Scott Daniels | July 29, 2011
Tuesday we reported that Judge Sam Sparks had granted a limited, three-month stay of the infringement action, MONKEYmedia v. Apple et al., A-10-CA-319 (W.D. Tex.), pending completion of reexaminations of the three patents-in-suit. And he ordered the PTO to expedite the reexaminations.
Now, however, Judge Sparks has had second thoughts. Someone informed him that the patentee MONKEYmedia had filed motions at the PTO for extensions of time to answer pending rejections, and that when the PTO denied the motions, MONKEYmedia had asked the PTO for reconsideration. (In fact, MONKEYmedia requested two-month extensions in two of the reexaminations and a one-month extension in the third).
In a second order dated Wednesday, Judge Sparks stated the obvious: “the PTO cannot expedite its reexamination if the parties drag their feet.” The Judge indicated that he had limited the stay in his first order to three months because “MONKEYmedia in particular was adamant [that] any delay would be both wasteful and inequitable.” The patentee’s requests for extensions of time in the reexaminations, however, have changed his sympathies on the matter. “[B]ecause MONKEYmedia is apparently no longer in a hurry, neither is the Court.” Accordingly, the Judge has extended the stay until the reexaminations “come to a final conclusion, a process whose length will be dictated primarily by the actions of the parties before the PTO.”

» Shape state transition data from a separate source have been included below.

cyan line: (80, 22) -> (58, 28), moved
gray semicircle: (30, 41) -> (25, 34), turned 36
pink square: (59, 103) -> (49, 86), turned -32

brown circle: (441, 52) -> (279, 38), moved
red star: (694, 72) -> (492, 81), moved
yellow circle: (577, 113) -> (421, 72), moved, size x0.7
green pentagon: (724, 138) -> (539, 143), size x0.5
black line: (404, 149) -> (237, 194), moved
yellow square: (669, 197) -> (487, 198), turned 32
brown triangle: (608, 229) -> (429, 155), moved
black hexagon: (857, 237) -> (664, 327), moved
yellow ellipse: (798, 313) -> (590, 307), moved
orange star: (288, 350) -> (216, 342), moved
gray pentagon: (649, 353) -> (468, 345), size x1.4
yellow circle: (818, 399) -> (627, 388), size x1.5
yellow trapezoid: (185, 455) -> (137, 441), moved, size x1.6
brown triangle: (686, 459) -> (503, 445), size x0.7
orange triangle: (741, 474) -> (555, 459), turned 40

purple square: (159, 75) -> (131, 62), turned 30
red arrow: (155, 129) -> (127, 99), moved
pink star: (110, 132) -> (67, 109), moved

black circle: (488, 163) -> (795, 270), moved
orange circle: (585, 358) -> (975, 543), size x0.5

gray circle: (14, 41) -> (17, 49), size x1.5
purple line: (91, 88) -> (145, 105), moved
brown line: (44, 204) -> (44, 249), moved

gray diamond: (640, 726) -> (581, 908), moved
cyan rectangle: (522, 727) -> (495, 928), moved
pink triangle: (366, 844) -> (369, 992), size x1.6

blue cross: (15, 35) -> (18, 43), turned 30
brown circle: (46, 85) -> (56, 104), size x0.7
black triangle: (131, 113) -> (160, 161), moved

Clearly, Judge Sparks was irritated with what he perceived to be contradictory positions taken by MONKEYmedia in his court and at the PTO on the effect of reexamination delay. Still, the deadlines faced by a patentee in reexamination are often severe. And it is not necessarily inconsistent for a patentee to want extensions at the PTO and to resist a stay of its infringement litigation. In any event, all parties must consider the effect that their arguments in one forum would have in other forums.